В зале стоял гвалт, нетрезвые мужики сидели за деревянными грязными столами, пили и громко говорили. Редкие уличные девки, размалеванные и неопрятно одетые, пьяно хохотали. Перед ним стояли черные сухари, соленая рыба, штофы. Воздух был пропитан тяжелым спиртным духом.

Кабатчик сразу заприметил Прохора, хмуро сдвинул брови, но ничего не сказал и продолжал обслуживать многочисленных посетителей заведения.

Свободных мест в кабаке не было, и Прохор примостился на краешке скамьи с одной из шаек: а вдруг взрослые дядьки сжалятся и ему перепадет что-то поесть.

Бородатые мужики за столом, изрядно захмелевшие, не обратили внимания на тихо подсевшего Прохора.

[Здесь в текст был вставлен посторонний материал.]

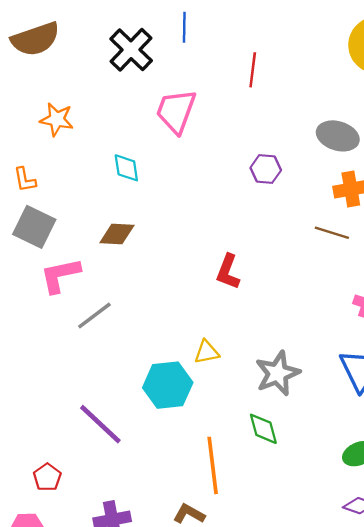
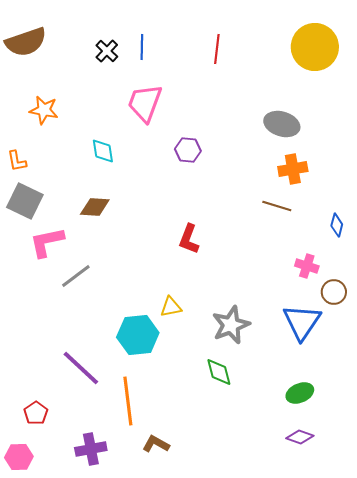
blue line: (184, 27) -> (142, 47), moved
black cross: (131, 50) -> (107, 51), size x0.6
red line: (253, 70) -> (217, 49), moved
purple hexagon: (266, 169) -> (188, 150), moved
orange line: (213, 465) -> (128, 401), moved

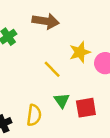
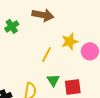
yellow line: (52, 69) -> (46, 55), turned 70

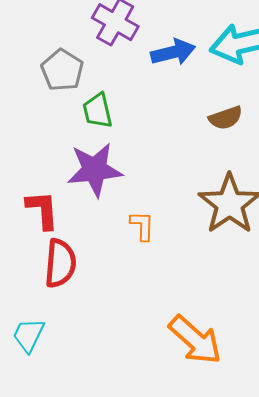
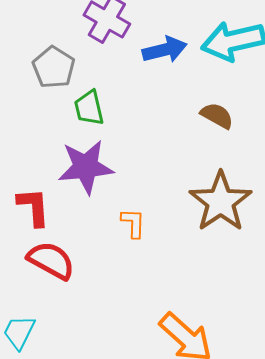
brown semicircle: (226, 118) -> (217, 116), turned -132
red semicircle: (60, 263) -> (51, 260), turned -66

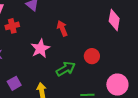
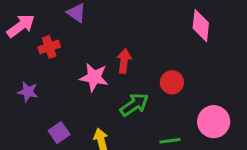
red arrow: (62, 28) -> (124, 61), moved, turned 35
pink star: (40, 49) -> (94, 77), turned -30

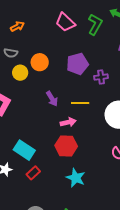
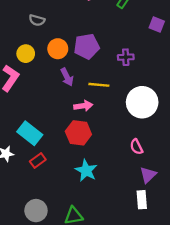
gray semicircle: (11, 53) -> (37, 20), moved
orange circle: (40, 62) -> (58, 49), moved
purple pentagon: (77, 64) -> (87, 46), moved
yellow circle: (20, 73) -> (26, 54), moved

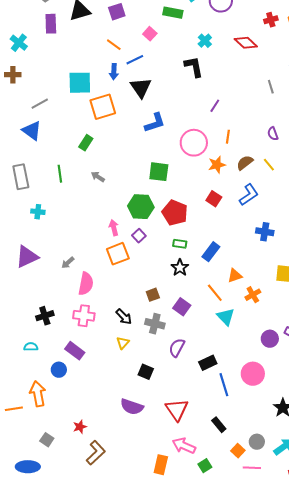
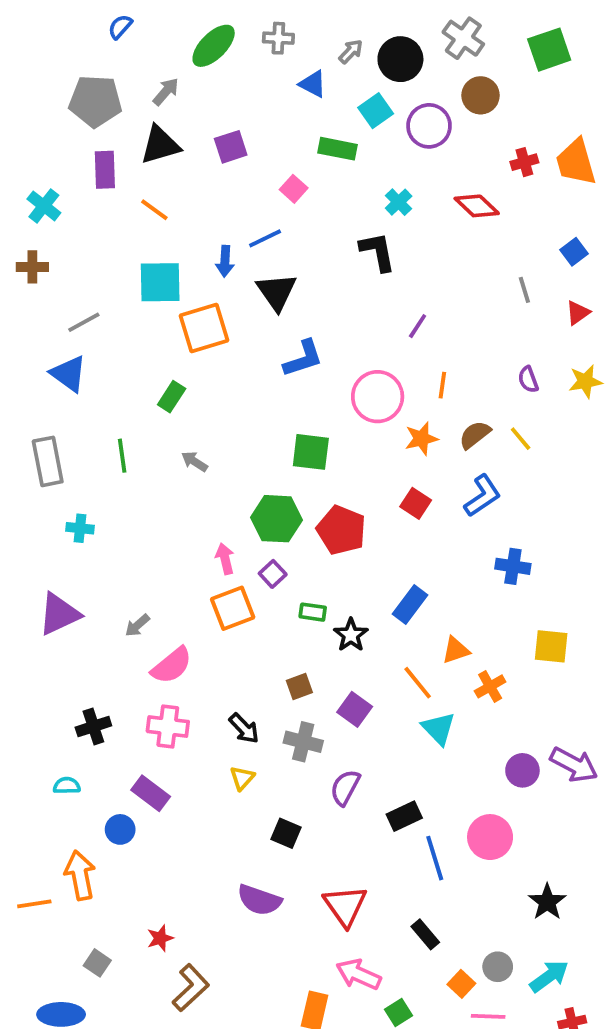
orange line: (114, 45) -> (154, 210), moved
green rectangle: (180, 244) -> (313, 612), moved
pink semicircle: (86, 284) -> (172, 665), turned 40

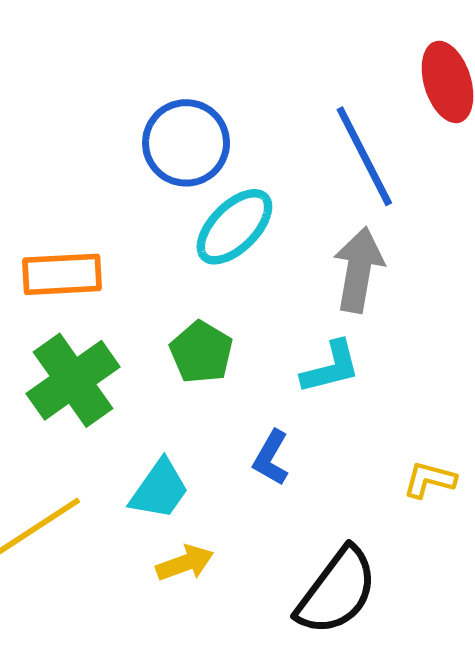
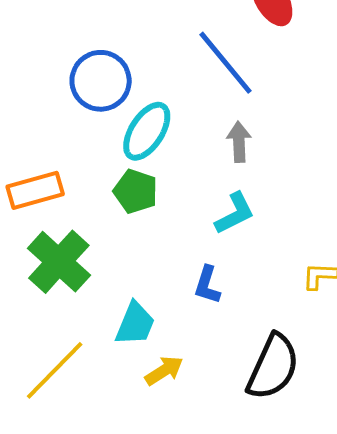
gray arrow: (359, 270) -> (239, 142), size x0.7
green pentagon: (201, 352) -> (136, 191), moved

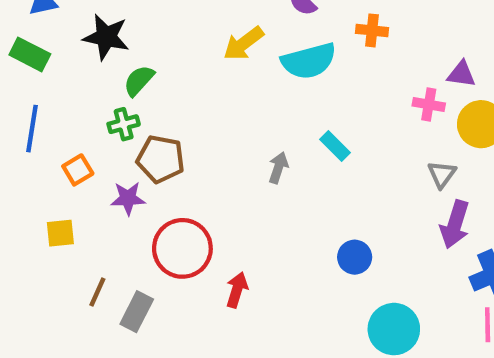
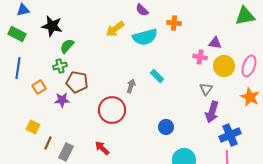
yellow square: (60, 233) -> (33, 127), moved, turned 32
red circle: (182, 248) -> (112, 110), moved
red arrow: (237, 290) -> (102, 148), moved, turned -63

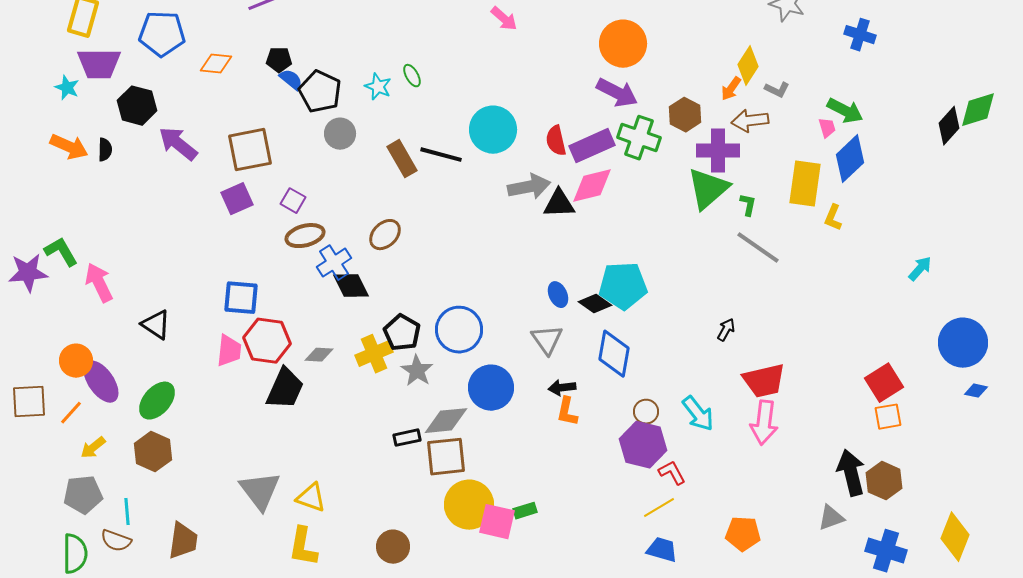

За столом обросший и страшный мужичок рассказывал, как нашел вместе с товарищами реку на востоке. Эта река течет на Север, по берегам той реки неслыханное богатство пушных зверей, и звери там непуганые. Но самое удивительное они услышали от инородцев, с которыми пережили длинную зимовку. И сказывали те инородцы об еще более богатой стране, Тартарии, что лежит далеко на востоке. Что пушнины и желтого металла там немерено.

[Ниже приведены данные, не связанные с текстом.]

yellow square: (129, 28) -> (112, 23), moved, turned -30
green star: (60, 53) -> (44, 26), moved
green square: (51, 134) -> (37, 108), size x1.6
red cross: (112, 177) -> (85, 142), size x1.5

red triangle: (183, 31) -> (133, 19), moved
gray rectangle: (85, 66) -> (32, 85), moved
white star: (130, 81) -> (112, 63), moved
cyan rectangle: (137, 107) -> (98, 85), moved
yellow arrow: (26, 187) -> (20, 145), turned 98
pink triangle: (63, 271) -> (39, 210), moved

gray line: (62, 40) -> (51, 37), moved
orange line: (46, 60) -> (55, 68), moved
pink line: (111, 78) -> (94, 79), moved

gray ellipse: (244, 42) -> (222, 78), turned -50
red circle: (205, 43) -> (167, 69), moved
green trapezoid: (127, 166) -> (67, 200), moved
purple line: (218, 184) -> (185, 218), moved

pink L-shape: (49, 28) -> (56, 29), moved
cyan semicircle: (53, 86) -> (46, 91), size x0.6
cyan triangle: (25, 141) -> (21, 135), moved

Собеседники завороженно дослушали этого мужичка и вдруг заговорили все разом. Нищий народ восторженно наполнял Тартарию волшебными кладами. И все сходились на том, что таятся там богатства несметные.

 Идем на восток, Мартын!  крикнул черный дядька лет сорока, обращаясь к огромному мужику с кучерявой черной бородой.

Прохор посмотрел на бородатого мужика, к которому был обращен этот крик. От этого огромного разбойничьего вида мужика с серыми проницательными глазами под густыми черными бровями, с бородой со свалявшимися волосами веяло какой-то звериной силой. Несмотря на то, что он был сильно выпивший, жесты его напоминали движения большой рыси. Огромные кулаки с мощными предплечьями выглядывали из-за засученных рукавов грубой рубахи.

 Занятные вещи говоришь, Семен,  немного подумав, сказал Мартын.  Давненько я не ходил на рубежи. Сходить туда не так-то просто. Снаряжение, оружие, лошади, харчи нужны. Ватагу сколачивать надо не менее сорока человек. Опять же деньги на покупку или постройку кочей и лодок нужны, ну и вообще на всякие нужды по дороге дело это непростое

Мартын оглядел сидевших за столом, люди под его тяжелым взглядом притихли.

 Знаю я одного купчишку с Балчуга, вдруг подал голос мужик, тоже лихого разбойничьего вида.

Серьга в ухе и шрам на щеке красноречиво говорили о воинственном нраве этого мужика. Он до этого молчал, глядя в стол, крепкими зубами разгрызая кости и бросая их под стол.

 Говори дальше, Еремей!  обратился к нему Мартын.

 Снаряжает экспедицию за Урал, в поисках Тартарии. Но жадный до невероятности, паскуда! Исай его зовут закончил мужик-разбойник.

 Мм, промычал задумчиво Мартын.

Лихие мужики, глядели на его хмурое лицо, окаймленное черной окладистой бородой, и ждали, что он скажет.